Rio - A mobilidade do cidadão fluminense, em especial o da Baixada Fluminense, sempre foi uma das nossas principais preocupações e bandeiras. Isso porque engloba muito mais que o fato de uma pessoa chegar, por exemplo, mais cedo ao local de trabalho, ou, no fim do dia, em casa.

Facilitar o direito de ir e vir do trabalhador é investir na sua saúde física, já que ganha em tempo de descanso e com isso pode, inclusive, render mais em seu ambiente de trabalho. É também cuidar de sua saúde emocional, uma vez que, com mais tempo para passar com sua família e amigos, temos um indivíduo mais feliz e, de novo, mais produtivo. Mobilidade é, portanto, uma questão de saúde.

Há tempo temos tentado tornar mais fluido o ir e vir do morador da Baixada Fluminense. Lutamos para que o metrô enfim contemple nossa região, o que teria um efeito espetacular no cotidiano de milhares de pessoas.
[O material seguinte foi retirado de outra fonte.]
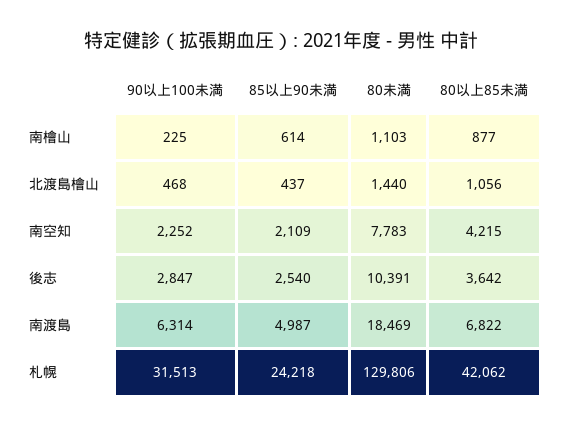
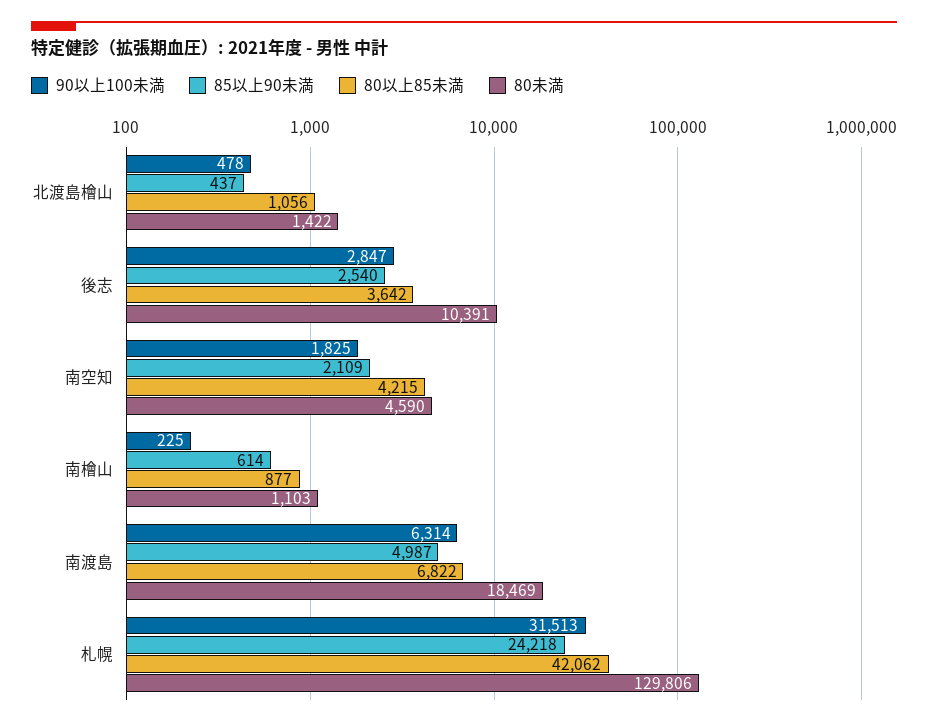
  {
    "90以上100未満": {
      "南檜山": 225,
-     "北渡島檜山": 468,
+     "北渡島檜山": 478,
-     "南空知": 2252,
+     "南空知": 1825,
      "後志": 2847,
      "南渡島": 6314,
      "札幌": 31513
    },
    "85以上90未満": {
      "南檜山": 614,
      "北渡島檜山": 437,
      "南空知": 2109,
      "後志": 2540,
      "南渡島": 4987,
      "札幌": 24218
    },
    "80未満": {
      "南檜山": 1103,
-     "北渡島檜山": 1440,
+     "北渡島檜山": 1422,
-     "南空知": 7783,
+     "南空知": 4590,
      "後志": 10391,
      "南渡島": 18469,
      "札幌": 129806
    },
    "80以上85未満": {
      "南檜山": 877,
      "北渡島檜山": 1056,
      "南空知": 4215,
      "後志": 3642,
      "南渡島": 6822,
      "札幌": 42062
    }
  }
Mas nos empenhamos também em causas aparentemente pequenas, como a abertura de agulhas na Rodovia Presidente Dutra, que facilitariam em muito a vida de muitos motoristas. Uma delas, inclusive, deve ser liberada brevemente, o que muito nos alegra. Mas ainda há muito por fazer.

Vamos ouvir falar muito em mobilidade urbana nos próximos dois anos, ao menos, por conta dos Jogos Olímpicos de 2016. Quero que esta discussão se estenda também aos nossos ‘atletas funcionais’, que enfrentam diariamente verdadeiras maratonas apenas para conseguir chegar ao seu trabalho ou às suas casas. Esta, repito, é uma questão de saúde.